Fredrickson points to the failure of the peer-reviewed journals that published Losada in the first place, writing in an e-mail that “what this process shows yet again is that peer review is not fail-safe. It is the best we have, though.” Likewise, Seligman, who cites the ratio multiple times in Flourish and in his presentations on achieving happiness, says that he relied on those peer reviewers and that his understanding of the ratio was “very superficial.”

Sokal, however, argues that the mathematics in the ratio is not that complicated and that basing a theory or a book on an idea just because it’s published in a journal is unwise. “I would say that it’s rather naïve for a researcher in psychology to assume that anything published in an applied-mathematics journal is automatically completely correct—much less that it can be applied in psychology as a ‘black box’ without even bothering to understand what is inside it,” he writes in an e-mail.

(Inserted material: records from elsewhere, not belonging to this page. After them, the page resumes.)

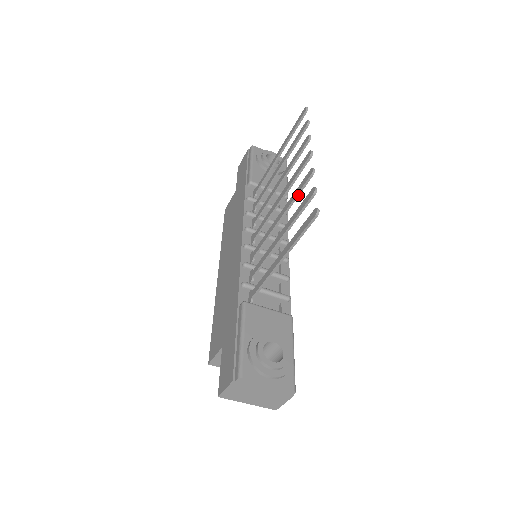
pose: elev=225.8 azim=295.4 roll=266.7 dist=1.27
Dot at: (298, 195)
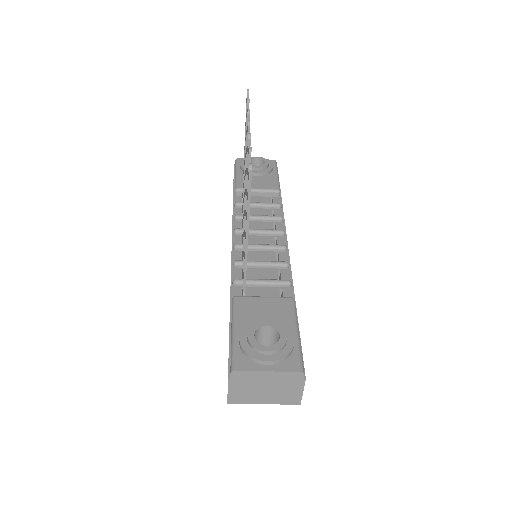
Dot at: occluded
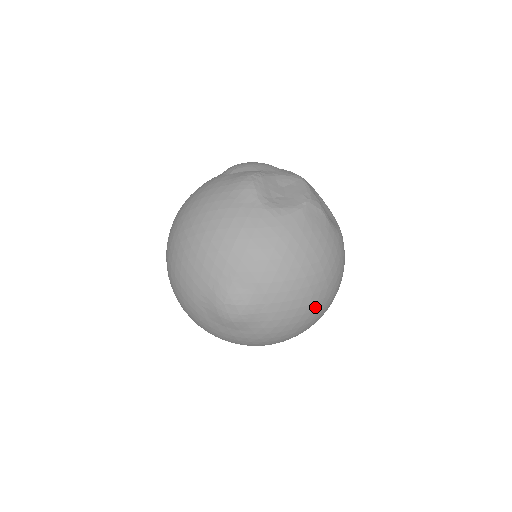
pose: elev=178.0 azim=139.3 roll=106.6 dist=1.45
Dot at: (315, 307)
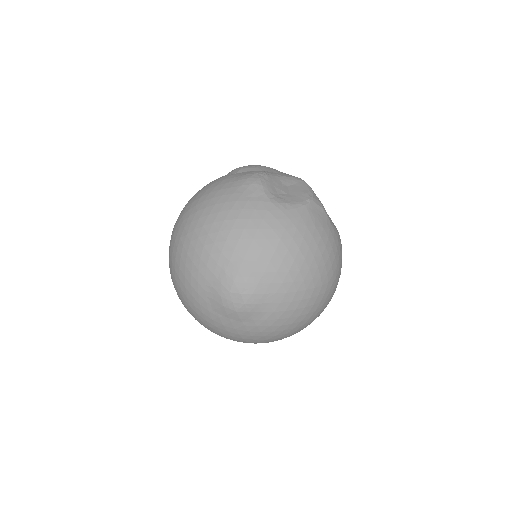
Dot at: (316, 301)
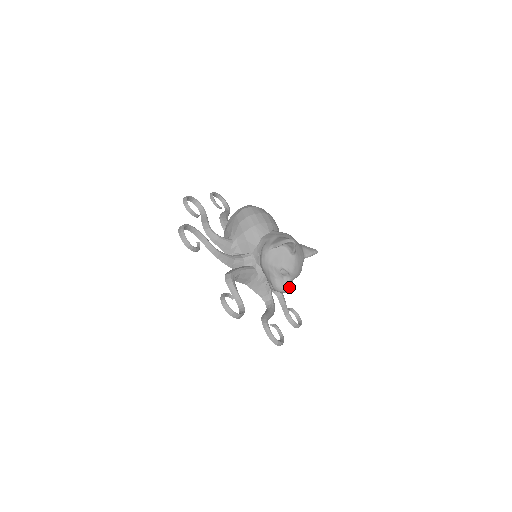
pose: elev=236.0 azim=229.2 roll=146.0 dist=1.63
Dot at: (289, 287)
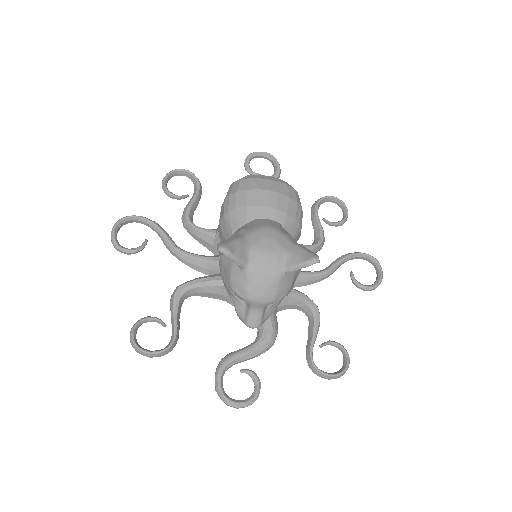
Dot at: (254, 319)
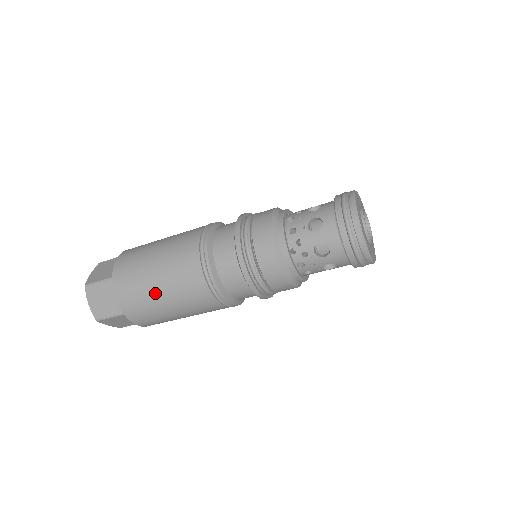
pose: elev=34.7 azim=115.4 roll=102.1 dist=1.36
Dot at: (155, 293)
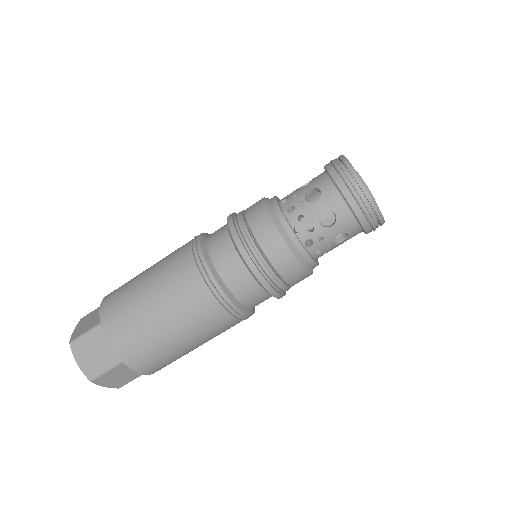
Dot at: (154, 322)
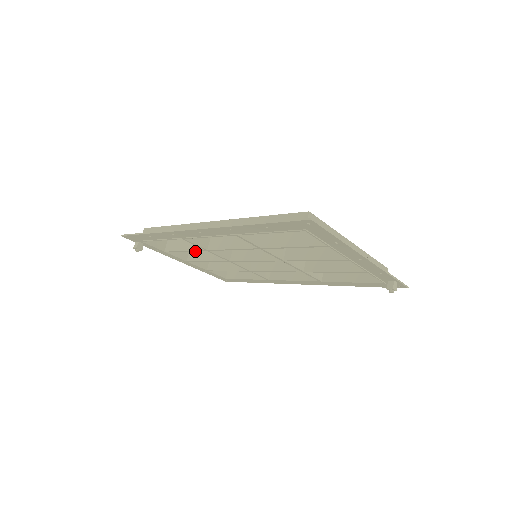
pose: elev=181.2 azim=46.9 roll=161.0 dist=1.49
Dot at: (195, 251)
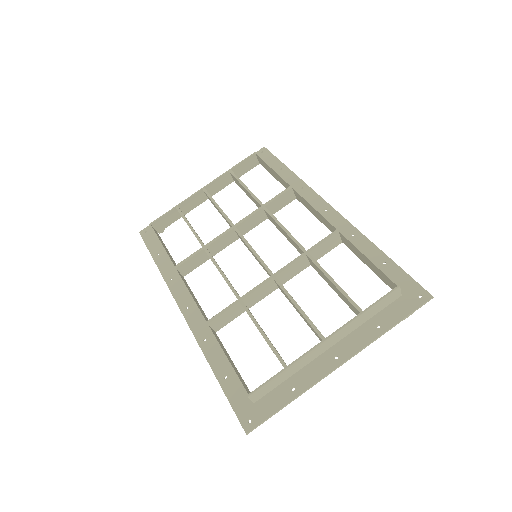
Dot at: occluded
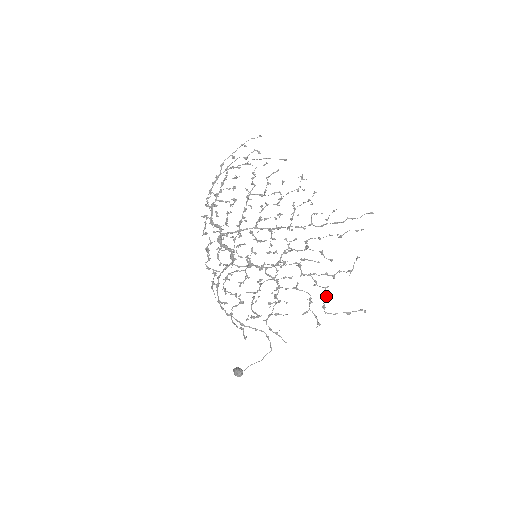
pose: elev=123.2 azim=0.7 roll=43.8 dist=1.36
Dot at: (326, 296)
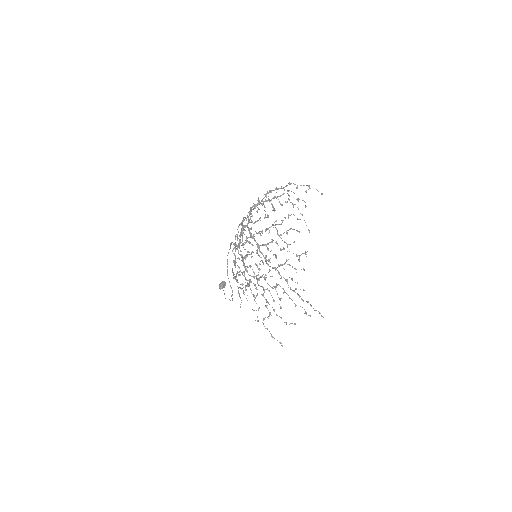
Dot at: (267, 317)
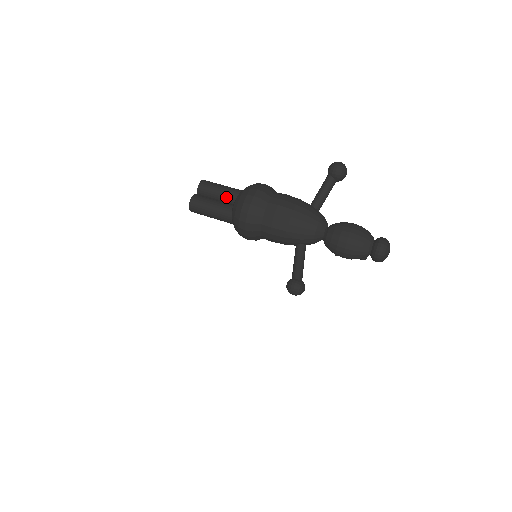
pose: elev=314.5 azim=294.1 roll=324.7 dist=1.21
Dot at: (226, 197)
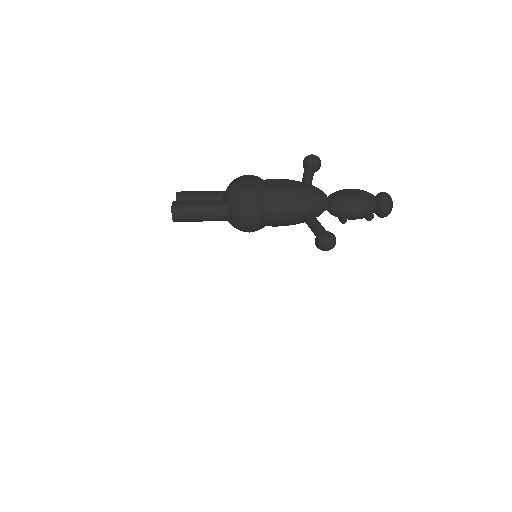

The researcher who came up with the ratio to begin with, Marcial Losada, has so far been silent on the controversy. Even Fredrickson has had trouble getting in touch with her co-author and says now that she is “troubled by Losada’s lack of attention to this matter.”

He did respond to e-mail questions from The Chronicle. He writes that he started to read the Brown paper but “lost interest” when he discovered what he says were gross miscalculations. He also points out that his paper has been cited favorably many times and that this is the first negative appraisal. However, Losada, who is chief executive of Losada Line Consulting and has a Ph.D. in psychology from the University of Michigan, doesn’t address the serious questions raised by the paper, which is perhaps understandable considering that he never finished reading it.

American Psychologist asked him to write a response, but he declined. “I didn’t have the time to prepare a proper response,” he writes in an e-mail. “I am not an academic, I am a consultant to business and I am fully booked for the rest of 2013. The demand for training in my model has taken all my available time. My priority is not to publish, but to attend my clients properly.”

Papers turn out to be flawed all the time. But this was a widely cited paper that has remained a powerful talking point in the how-humans-flourish literature for years. And the timing of the Brown paper is not good for social psychology, which is struggling with the problem of results that can’t be replicated, with high-profile researchers—like Diederik Stapel—who turn out to be con artists. Having two big names in the field, Fredrickson and Seligman, admit that they didn’t even understand the ratio they featured in presentations and popular books doesn’t exactly inspire confidence.

Fredrickson says she has no regrets and sees what happened as a consequence of “pushing the boundaries of what the science of emotion can offer.”

Both Sokal and Brown say they are surprised that no one, before now, had taken a more skeptical look at such a revolutionary ratio. “The main claim made by Fredrickson and Losada is so implausible on its face that some red flags ought to have been raised,” Sokal writes in an e-mail. “At this point I can’t resist drawing the analogy with the reaction of the editors of Social Text to a certain strange manuscript that appeared on their desks in the fall of 1995.”